Payday lending company Wonga.com has caused a commotion by launching a service that offers short term loans to British businesses. The payday lender that charges 4,200% APR for its payday loans will now has now allowed UK businesses to borrow up to £10,000, and have it within 15 minutes.
In a time of second recession where an average of 70 UK businesses collapse every day, many firms will be tempted to take out a loan to save their company from bankruptcy in the short term. The interest rates are high but to many companies it is the only option available. A high risk business borrowing £7,500 for a year could pay an extra £7,800 in interest. Companies could be caught in a spiral of debt struggling to repay the loans but many will take the chance to save their businesses when the banks have turned their backs and looked the other way.
Shadow Business Secretary Chuka Umunna said: ‘This is a damning indictment of our banks, and their failure to serve our businesses.

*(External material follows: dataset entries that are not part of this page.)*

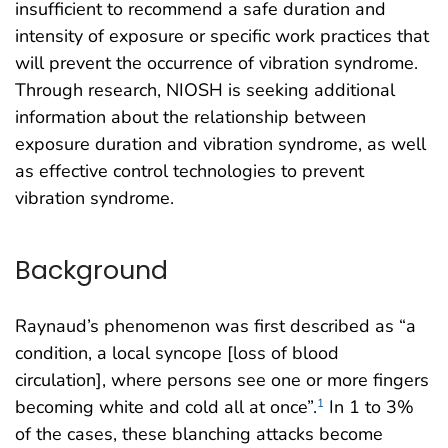
insufficient to recommend a safe duration and
intensity of exposure or specific work practices that
will prevent the occurrence of vibration syndrome.
Through research, NIOSH is seeking additional
information about the relationship between
exposure duration and vibration syndrome, as well
as effective control technologies to prevent
vibration syndrome.
Background
Raynaud’s phenomenon was first described as “a
condition, a local syncope [loss of blood
circulation], where persons see one or more fingers
becoming white and cold all at once”.
In 1 to 3%
1
of the cases, these blanching attacks become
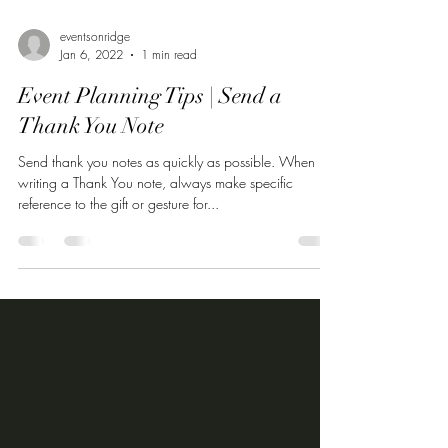
eventsonridge
Jan 6, 2022
1 min read
Event Planning Tips | Send a
Thank You Note
Send thank you notes as quickly as possible. When
writing a Thank You note, always make specific
reference to the gift or gesture for...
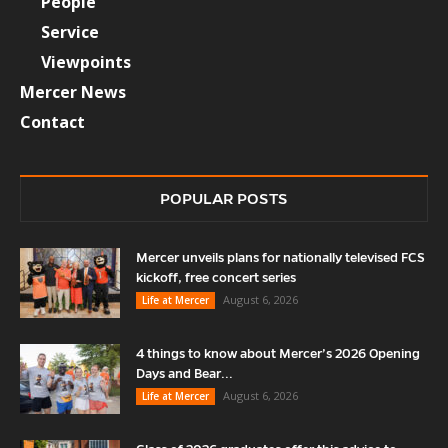
People
Service
Viewpoints
Mercer News
Contact
POPULAR POSTS
Mercer unveils plans for nationally televised FCS
kickoff, free concert series
August 6, 2026
Life at Mercer
4 things to know about Mercer’s 2026 Opening
Days and Bear...
August 6, 2026
Life at Mercer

It is deeply worrying that our small and medium-sized businesses are driven into the hands of a company like Wonga to get access to the finance that they need.’
Lord Oakeshott, a Lib Dem peer said Wonga’s move reflects badly on the banks stating that: ‘This is the ultimate proof that British banks just won’t lend to small businesses.’

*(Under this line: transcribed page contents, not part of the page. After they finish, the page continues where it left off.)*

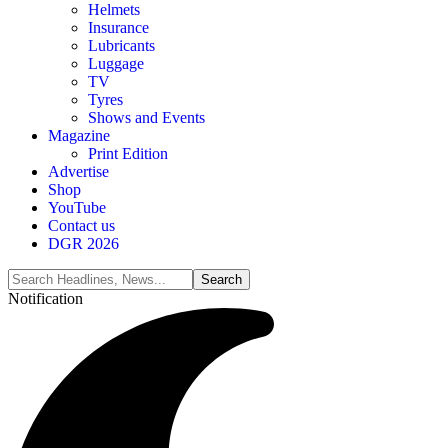
Helmets
Insurance
Lubricants
Luggage
TV
Tyres
Shows and Events
Magazine
Print Edition
Advertise
Shop
YouTube
Contact us
DGR 2026
Notification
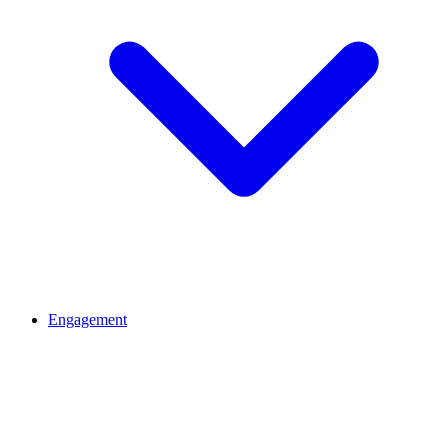
Engagement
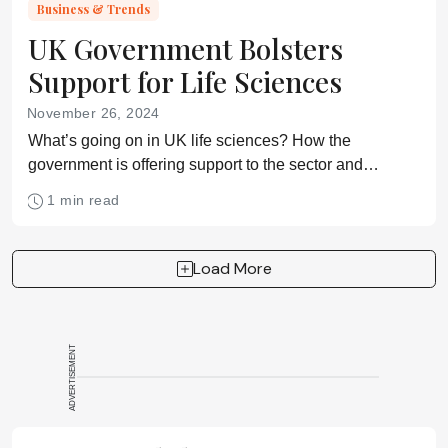
Business & Trends
UK Government Bolsters
Support for Life Sciences
November 26, 2024
What’s going on in UK life sciences? How the
government is offering support to the sector and
investing in talent.
1 min read
Load More
ADVERTISEMENT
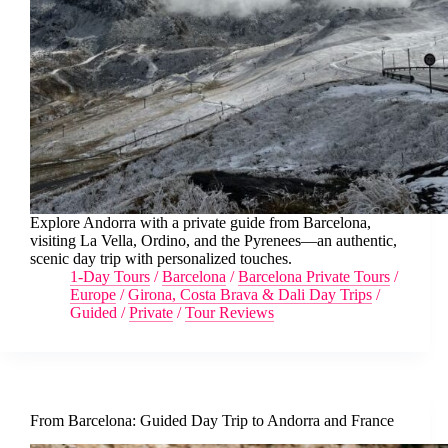
Explore Andorra with a private guide from Barcelona,
visiting La Vella, Ordino, and the Pyrenees—an authentic,
scenic day trip with personalized touches.
1-Day Tours
/
Barcelona
/
Barcelona Private Tours
/
Europe
/
Girona, Costa Brava & Dali Day Trips
/
Guided
/
Private
/
Tour Reviews
From Barcelona: Guided Day Trip to Andorra and France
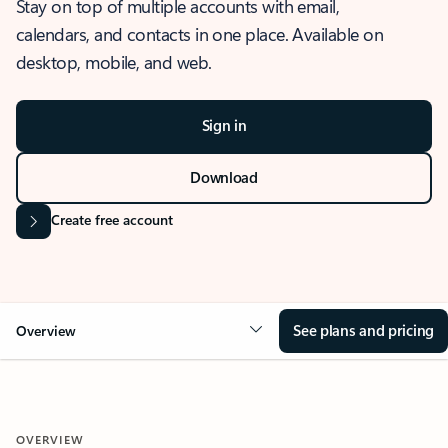
Stay on top of multiple accounts with email,
calendars, and contacts in one place. Available on
desktop, mobile, and web.
Sign in
Download
Create free account
See plans and pricing
Overview
OVERVIEW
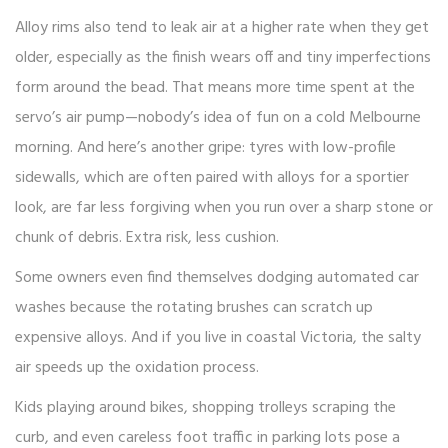
Alloy rims also tend to leak air at a higher rate when they get
older, especially as the finish wears off and tiny imperfections
form around the bead. That means more time spent at the
servo’s air pump—nobody’s idea of fun on a cold Melbourne
morning. And here’s another gripe: tyres with low-profile
sidewalls, which are often paired with alloys for a sportier
look, are far less forgiving when you run over a sharp stone or
chunk of debris. Extra risk, less cushion.
Some owners even find themselves dodging automated car
washes because the rotating brushes can scratch up
expensive alloys. And if you live in coastal Victoria, the salty
air speeds up the oxidation process.
Kids playing around bikes, shopping trolleys scraping the
curb, and even careless foot traffic in parking lots pose a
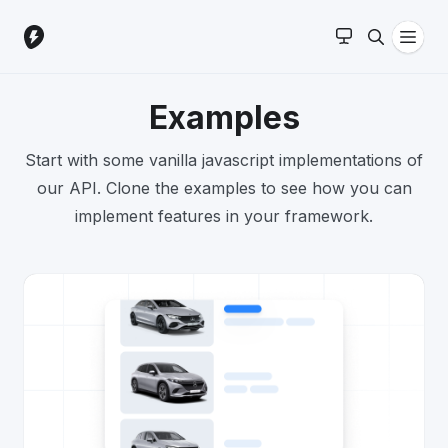
Examples
Start with some vanilla javascript implementations of
our API. Clone the examples to see how you can
implement features in your framework.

‘It is tragic that small firms are forced to go to Wonga by the “no-loan sharks” at the big banks.’
Wonga CEO Errol Damelin said: ‘All our research and speaking to other entrepreneurs tells us that small business lending is broken. We intend to use our platform to offer a real alternative.’
Wonga are taking steps to be responsible in their business lending, their new loans are only available to businesses that have been trading for 3 years or longer that have monthly sales of more than £20,000. Companies must also be limited liability companies or limited liability partnerships.